There hasn’t been a breakthrough business plan like this since New Coke. “Suicide marketing.” (Buy this before we do something rash!) …
P.S.: The only fly in the ointment is the slim possibility that Microsoft’s next operating system, due in 2010, will actually be an improvement over Windows XP. But Ballmer & Co. know better than to let that happen.
[Early afternoon update]
John Judis says that “liberal” commentators are whistling past the fall graveyard if they don’t think that Obama’s faux pas (i.e., saying what he really thinks of the rubes) won’t hurt him in the general election.

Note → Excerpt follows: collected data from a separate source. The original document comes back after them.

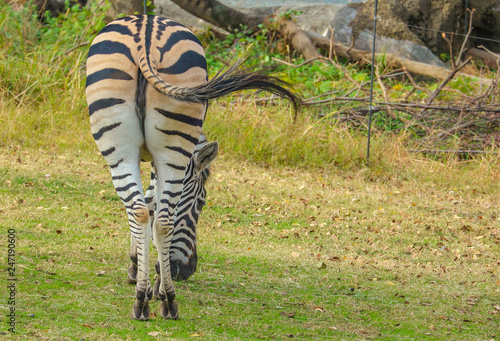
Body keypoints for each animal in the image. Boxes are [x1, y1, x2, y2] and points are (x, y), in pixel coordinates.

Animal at [86, 14, 298, 320]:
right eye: (202, 203)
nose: (188, 269)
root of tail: (144, 32)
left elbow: (147, 202)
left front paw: (137, 268)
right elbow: (154, 204)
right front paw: (151, 277)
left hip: (124, 146)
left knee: (143, 213)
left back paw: (148, 300)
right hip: (161, 144)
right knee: (160, 219)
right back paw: (163, 301)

And Rick Lowry thinks (as I do) that the donkeys, continuing to be out of touch in their liberal cocoon with the aid of the MSM, are setting themselves up for another electoral disaster:
Obama prides himself on his civility, but it has to go much deeper than dulcet rhetoric. A fundamental courtesy of political debate is to meet the other side on its own terms. If someone says he cares about gun rights, it’s rude to insist: “No, you don’t. It’s the minimum wage that you really care about, and you’d know it if you were more self-aware.” But Democrats have an uncontrollable reflex to do just that. Since the McGovernite takeover of their party, they have struggled to work up enthusiasm for Middle American mores. (Since 1980, only Bill Clinton managed it, which is why he was the only Democrat elected president in three decades.)
When the liberal reflex is coupled with a Ivy League-educated candidate who seems personally remote and uncomfortable with everyday American activities, it’s electoral poison. After the likes of Al Gore and John Kerry, Republicans had to be wondering, “Could Democrats possibly nominate yet another candidate easily portrayed as an out-of-touch elitist?” With Obama, Democrats appear to be responding with a resounding “Yes, we can!”
And yes, they will, unless Hillary! can stop them. Not that she has a much better chance of winning, since the blacks and the young people who are energizing the Obama campaign are likely to stay home if it is taken from him.